The FBI had wiretapped President Trump’s campaign chairman Paul Manafort before and after the election, contrary to what former FBI Director James Comey suggested earlier this year.
US investigators wiretapped former Trump campaign chairman Paul Manafort under secret court orders before and after the election, sources tell CNN, an extraordinary step involving a high-ranking campaign official now at the center of the Russia meddling probe.
The government snooping continued into early this year, including a period when Manafort was known to talk to President Donald Trump.
The CNN report also noted that Manafort has a residence in Trump Tower, although it said it was “unclear” whether the wiretapping took place there or not.
President Trump asserted in a series of Tweets on March 4 that the Obama administration had ordered a wiretap at Trump Tower during the election.
“Terrible! Just found out that Obama had my ‘wires tapped’ in Trump Tower just before the victory. Nothing found. This is McCarthyism!” he tweeted.
“Is it legal for a sitting President to be ‘wire tapping’ a race for president prior to an election? Turned down by court earlier. A NEW LOW!”
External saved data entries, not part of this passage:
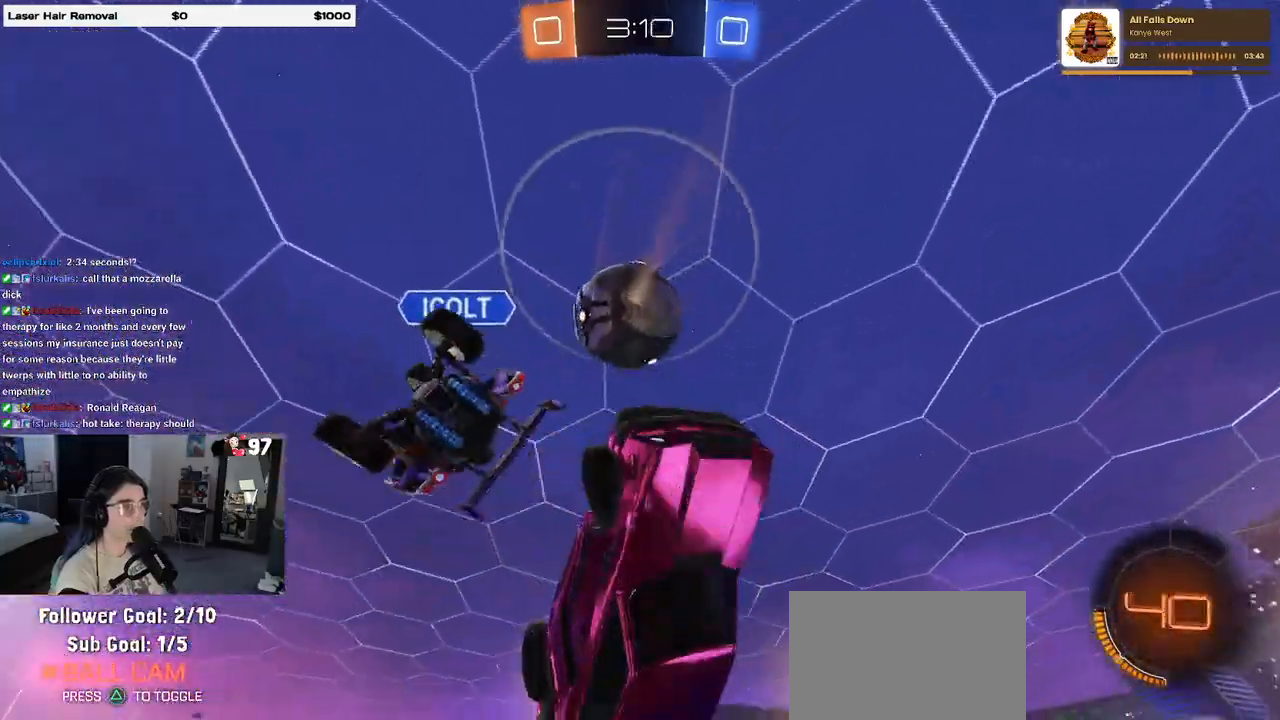
{"buttons": [], "left_stick": "down-right", "right_stick": "center", "events": [[50, "L1", "up"], [67, "left_stick", "left"], [167, "left_stick", "down-left"], [350, "left_stick", "center"], [467, "left_stick", "down-right"]]}
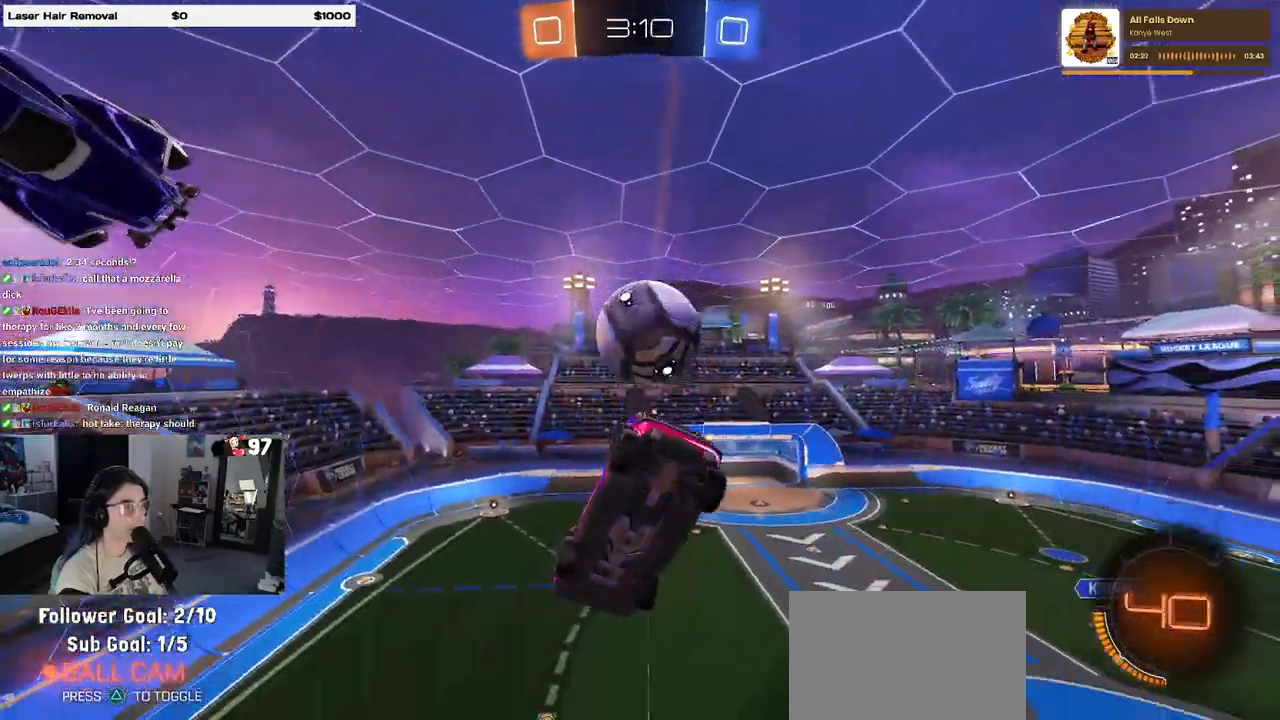
{"buttons": ["L1"], "left_stick": "up-left", "right_stick": "center", "events": [[133, "left_stick", "up-right"], [150, "R1", "down"], [183, "L1", "down"], [400, "left_stick", "up-left"], [467, "R1", "up"]]}
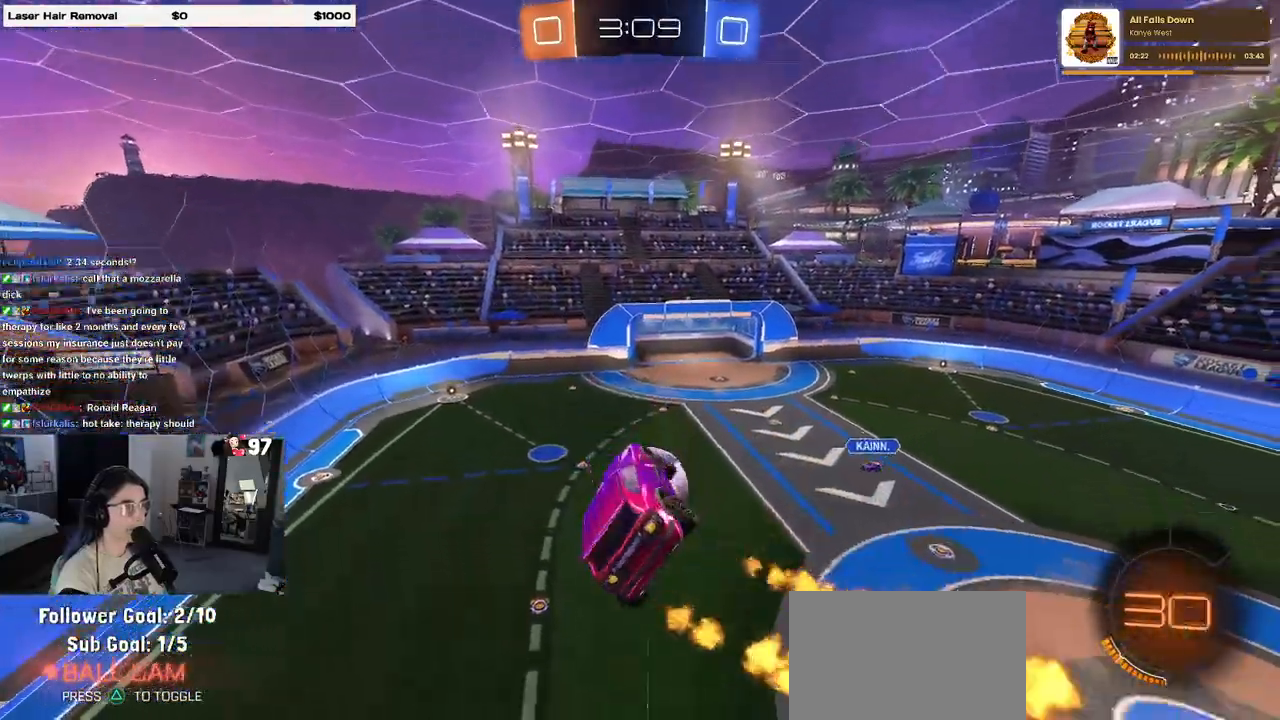
{"buttons": ["L1", "R1"], "left_stick": "left", "right_stick": "center", "events": [[67, "left_stick", "left"], [200, "R1", "down"], [333, "left_stick", "center"], [450, "left_stick", "left"]]}
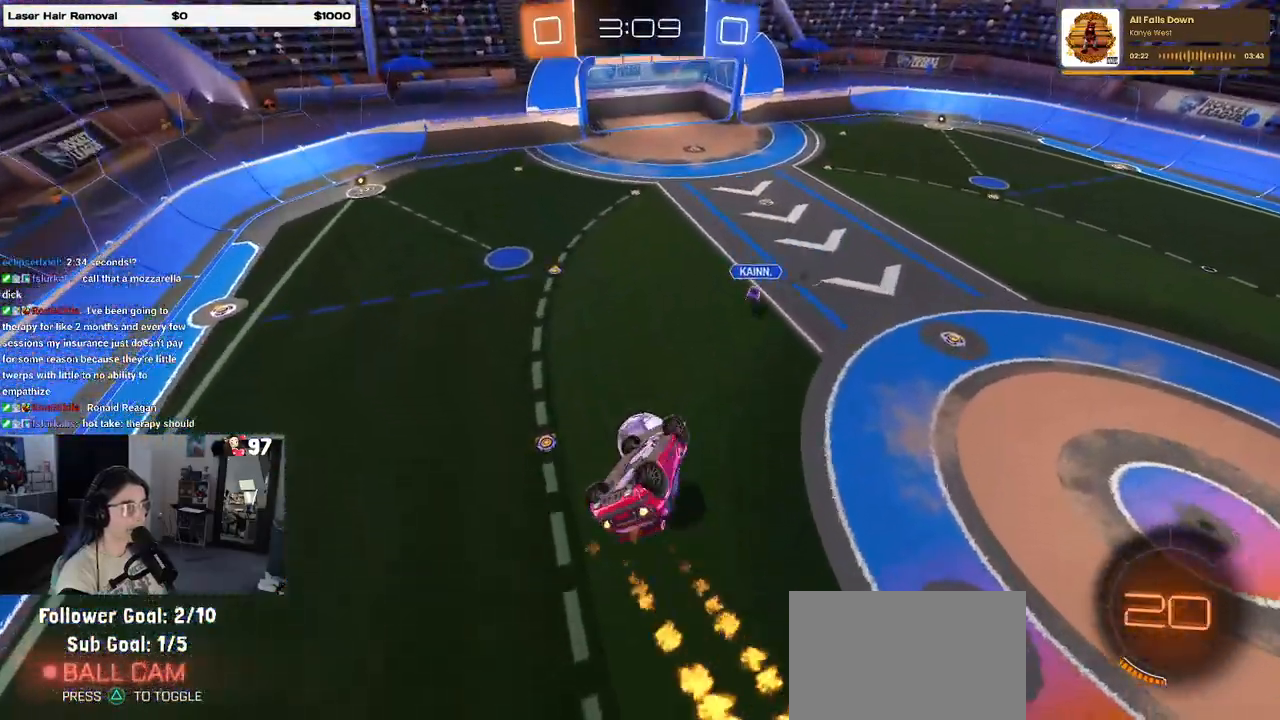
{"buttons": ["R1"], "left_stick": "up-right", "right_stick": "center", "events": [[33, "left_stick", "down"], [117, "left_stick", "right"], [183, "L1", "up"], [300, "left_stick", "up-right"]]}
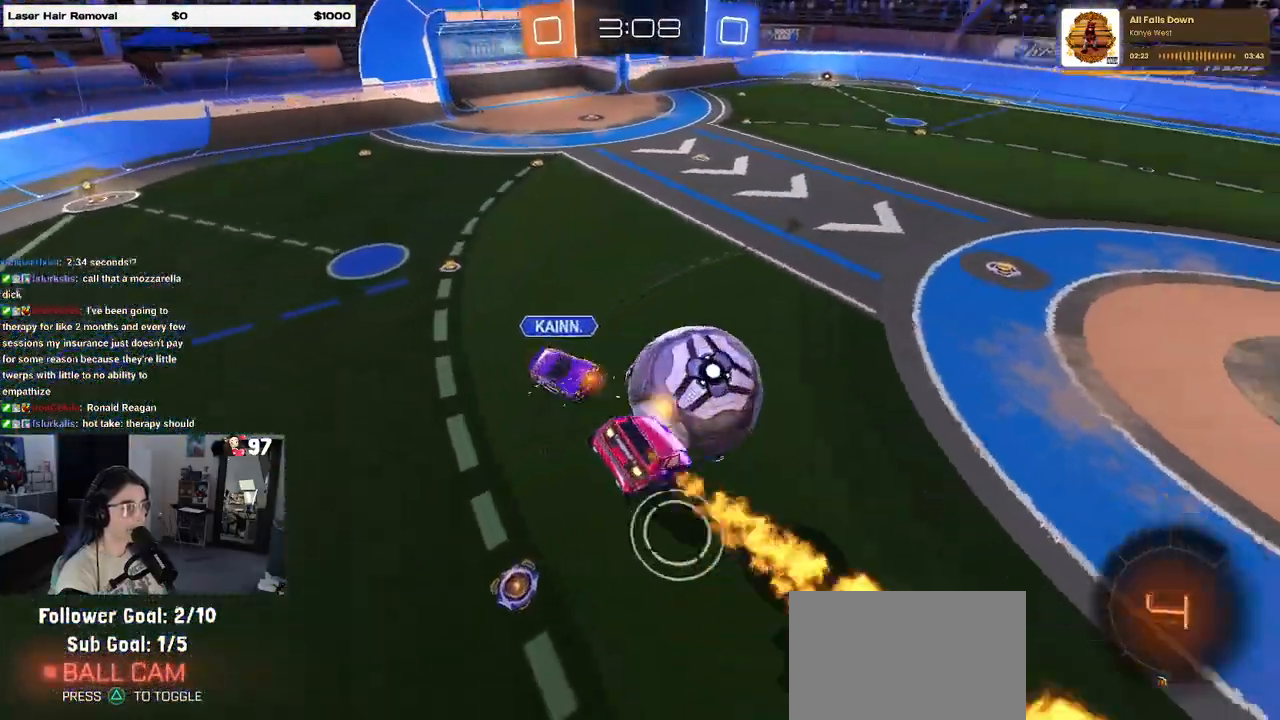
{"buttons": [], "left_stick": "center", "right_stick": "center", "events": [[33, "left_stick", "center"], [83, "left_stick", "left"], [167, "R1", "up"], [317, "left_stick", "center"]]}
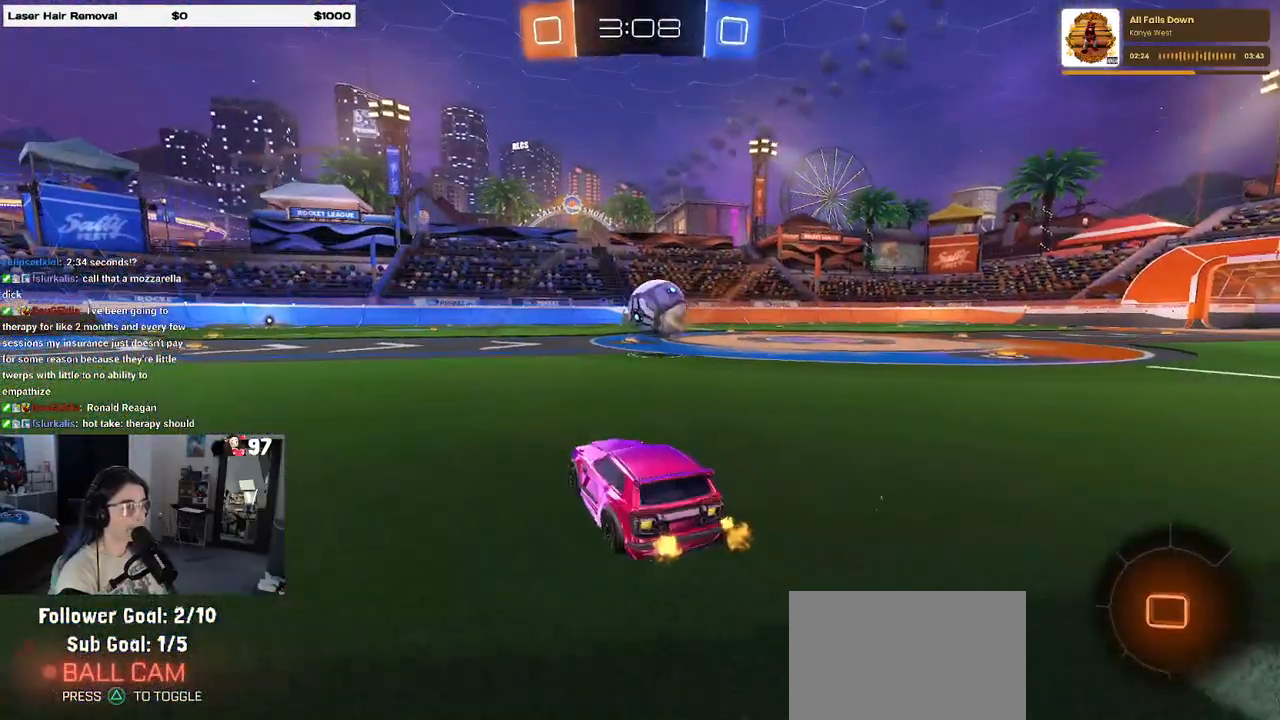
{"buttons": [], "left_stick": "right", "right_stick": "center", "events": [[83, "left_stick", "right"], [333, "TRIANGLE", "down"], [400, "TRIANGLE", "up"]]}
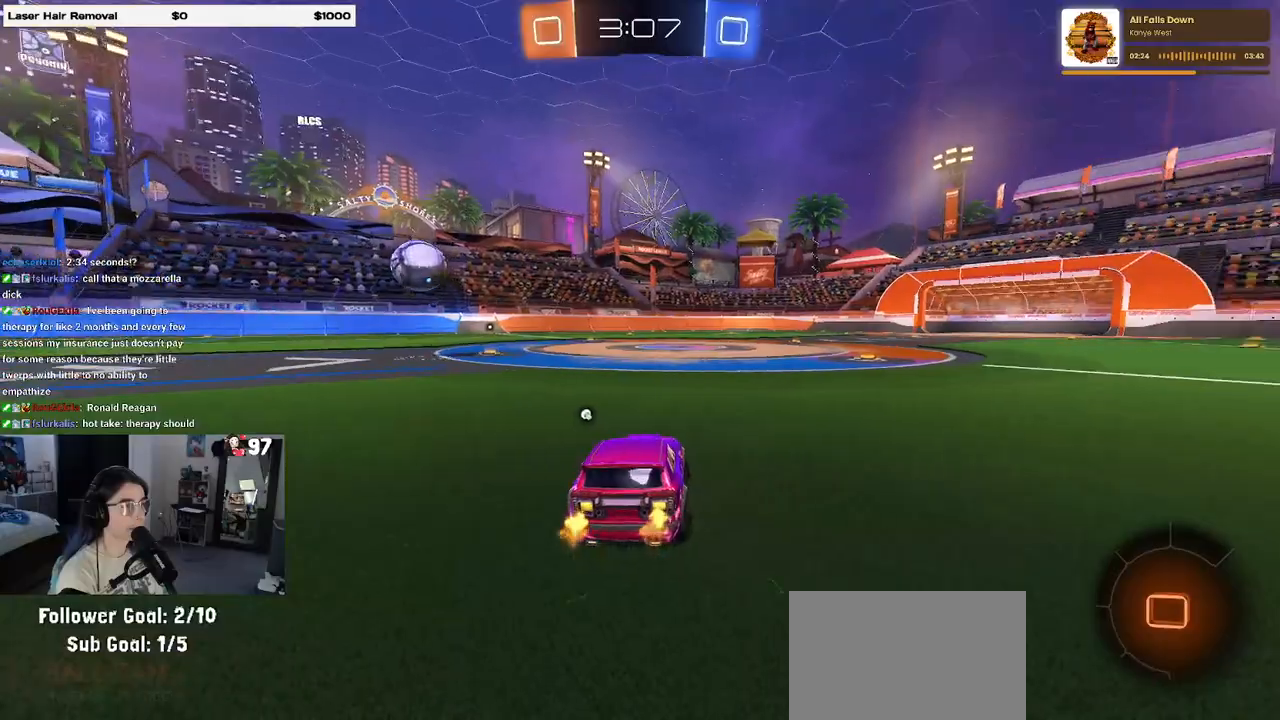
{"buttons": [], "left_stick": "left", "right_stick": "center", "events": [[167, "left_stick", "center"], [383, "left_stick", "left"]]}
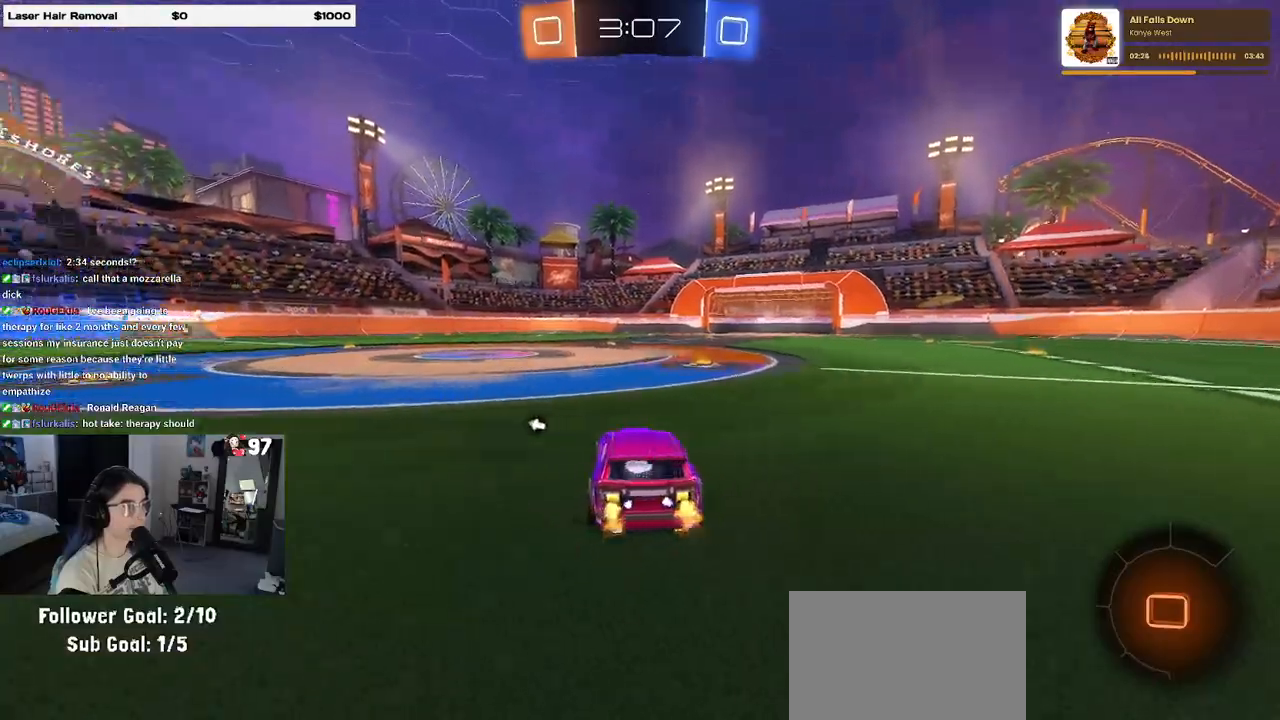
{"buttons": ["CROSS", "R1"], "left_stick": "down", "right_stick": "center", "events": [[267, "left_stick", "up-right"], [300, "CROSS", "down"], [333, "R1", "down"], [367, "CROSS", "up"], [367, "left_stick", "up-left"], [433, "CROSS", "down"], [500, "left_stick", "down"]]}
“I’d bet a good lawyer could make a great case out of the fact that President Obama was tapping my phones in October, just prior to Election!”
“How low has President Obama gone to tapp my phones during the very sacred election process. This is Nixon/Watergate. Bad (or sick) guy!”
Later that month, then-FBI Director James Comey disputed Trump’s claims to the House intelligence committee.
“With respect to the president’s tweets about alleged wiretapping directed at him by the prior administration, I have no information that supports those tweets, and we have looked carefully inside the FBI,” he told the committee, according to the BBC.
Comey may have tried to skirt the question of wiretapping Trump’s campaign by denying wiretapping “directed at” Trump himself, since the surveillance warrant was on Manafort, according to the report.
However, it is clear from CNN’s report that the warrant targeted the Trump “campaign.” The report notes the warrant of Manafort “was part of the FBI’s efforts to investigate ties between Trump campaign associates and suspected Russian operatives.”
The report also notes that surveillance of Manafort occurred during a period of time when Manafort “was known to talk to” Trump.
Earlier this year, Comey had also asked the Justice Department to publicly reject Trump’s tweets, “senior American officials” told the New York Times.
The Justice Department issued a court filing on September 2 stating, “Both FBI and [National Security Division] confirm that they have no records related to wiretaps as described by the March 4, 2017 tweets,” it said.
But about two weeks later, the FBI told reporters who had filed Freedom of Information Act requests that it could neither “confirm or deny the existence of records” pertaining to wiretapping of Trump Tower.
On Friday, DOJ argued in court that it shouldn't be forced to confirm or deny whether it had FISA orders fro Trump or his associates. pic.twitter.com/q2C8MCeOnQ
— Brad Heath (@bradheath) September 19, 2017
FBI just told me it "can neither confirm nor deny the existence of records" regarding a wiretap of Trump Tower. https://t.co/N4tk3bEgMQ
— Ken Klippenstein (@kenklippenstein) September 19, 2017
It is not the first time that Comey may have misled lawmakers.
He told the House Judiciary Committee last September that he had decided not to recommend criminal charges against Hillary Clinton until after the FBI interviewed her.
However, leaders of the Senate Judiciary Committee last month obtained transcripts by two senior FBI officials that revealed Comey had drafted a statement exonerating Clinton months before the FBI interviewed her.
He also told senators in May that he had never been an anonymous source in news reports, but later told senators that he had made memos of his private conversations with Trump and given them to at least one friend to leak to the media.
Comey oversaw the FBI’s investigation into Russian meddling in the presidential elections and potential collusion with the Trump campaign, until he was fired by Trump in May.